UpdateByClause.fill(String... columnsToFill)

ubc.fill(columns_to_fill)

Cumulative Sum

Cumulative Sum computes the sum of each row and all previous rows. If no columns are passed, all non-grouping columns will be computed. Only numerical types such as byte, short, int, long ,float, double, BigInteger and BigDecimal may be summed The result column for integral types such as byte, short, int and long will be long. The result column for float, double, BigDecimal and BigInteger will be the same type.

UpdateByClause.sum(String... columnsToSum)

ubc.sum(columns_to_sum)

Cumulative Product

Cumulative Product computes the product of each row and all previous rows. If no columns are passed, all non-grouping columns will be computed. Only numerical types such as byte, short, int, long ,float, double, BigInteger and BigDecimal may participate in a cumulative product. The result column for integral types such as byte, short, int and long will be long. The result column for floating point types float and double, as well as BigDecimal and BigInteger will be the same type.

UpdateByClause.prod(String... columns)

ubc.prod(columns)

Cumulative Minimum and Maximum

Cumulative Minimum and Maximum computes the minimum or maximum value of a column at each row. If no columns are passed, all non-grouping columns will be computed.

UpdateByClause.min(String... columns)
UpdateByClause.max(String... columns)

ubc.min(columns)
ubc.max(columns)

Exponential Moving Average (EMA)

Compute an EMA for a column. Deephaven supports computing EMAs using either time or ticks as the base time unit. The formula used for the tick-based version is:

a = e^{-1/\tau}

Where the time decay unit, $\tau$ , is the number of ticks.

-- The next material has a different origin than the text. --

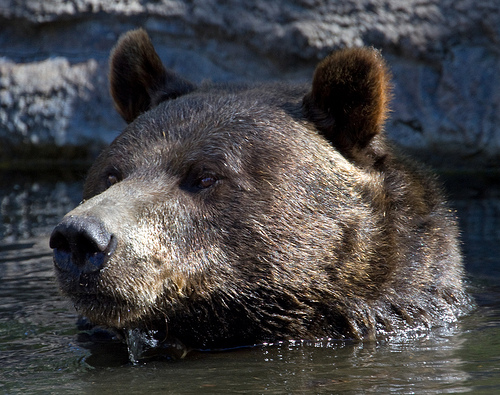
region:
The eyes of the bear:
[103, 168, 218, 189]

The formula for the time-based version is:

a = e^{-\Delta t/\tau}

Where the time decay unit, $\tau$ , is time in nanoseconds.

The EMA function is:

EMA(col_n) = a * EMA(col_{n-1}) + (1 - a) * col_n

You can also control how the EMA function handles different forms of bad input data, including null values, null timestamps, negative timestamps, NaNs and $\Delta t = 0$ using the EmaControl object.

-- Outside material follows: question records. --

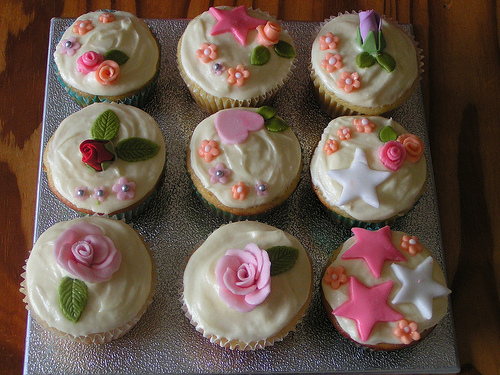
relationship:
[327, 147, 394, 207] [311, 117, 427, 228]
star on cupcake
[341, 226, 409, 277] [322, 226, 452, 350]
star on cupcake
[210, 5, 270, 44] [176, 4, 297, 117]
star on cupcake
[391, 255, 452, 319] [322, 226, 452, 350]
star on cupcake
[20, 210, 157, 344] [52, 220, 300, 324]
cupcake have rose designs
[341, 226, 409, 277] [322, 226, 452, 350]
star on top of cupcake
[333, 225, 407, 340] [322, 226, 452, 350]
two stars are on cupcake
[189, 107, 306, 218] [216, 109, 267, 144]
cupcake has a heart design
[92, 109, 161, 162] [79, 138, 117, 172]
leaves are a part of rose design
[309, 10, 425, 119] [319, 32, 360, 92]
cupcake has a floral design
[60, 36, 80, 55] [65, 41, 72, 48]
pink flower has a silver bead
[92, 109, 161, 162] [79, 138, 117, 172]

See the Javadoc for more details.

UpdateByClause.ema("Timestamp",
        30 * MINUTE,
        EmaControl.get().onNullValue(BadDataBehavior.Reset),
        "Price")

from deephaven import UpdateBy as ubc
from deephaven.UpdateBy import EmaControl as emac

ubc.ema(
    "Timestamp", 30 * MINUTE, emac.get().onNullValue(BadDataBehavior.Reset), "Price"
)

Delta

The Delta operation provides an efficient way to compute the cell-to-cell delta for a column:

\Delta Col = Col_i - Col_{i-1}

You can control how Delta handles the case of $Col_i - null$ using the DeltaControl object as follows.

NullBehavior	Effect
ValueDominates (default)	$Col_i - null = Col_i$
NullDominates	$Col_i - null = null$

Note

Normally using the Col_[i-1] operator requires that subsequent rows belong to the same group, and care must be taken when transitioning from one group to another. For example, if a table is sorted by instrument you must take care when transitioning from one instrument to another not to inappropriately mix data from two distinct instruments. Instead UpdateBy, and by extension the delta operation, is group aware, so there is no need to expend any effort organizing the input table.

UpdateByClause.delta(String... columns)
UpdateByClause.delta(DeltaControl control, String... columns)

from deephaven import UpdateBy as ubc
from deephaven.UpdateBy import DeltaControl as dc

ubc.delta(control, columns)

All updateBy operations support fully dynamic tables. However, performance will be largely dependent on the characteristics of the table updates. For example, tables that are globally append-only, or append-only within the groups that exist within the grouping columns, updateBy will perform well. The updateBy operation will be linear in the number of input rows in the update (which will also be the number of rows in the output update). On the other hand, if the operation changes rows that already have been computed in a bucket (e.g. by adding, removing, or modifying rows at the beginning of a bucket), the updateBy operation's result will cascade through the entire bucket (potentially requiring a full table rescan). This also implies that any downstream update, must necessarily modify those changed rows resulting in tick expansion.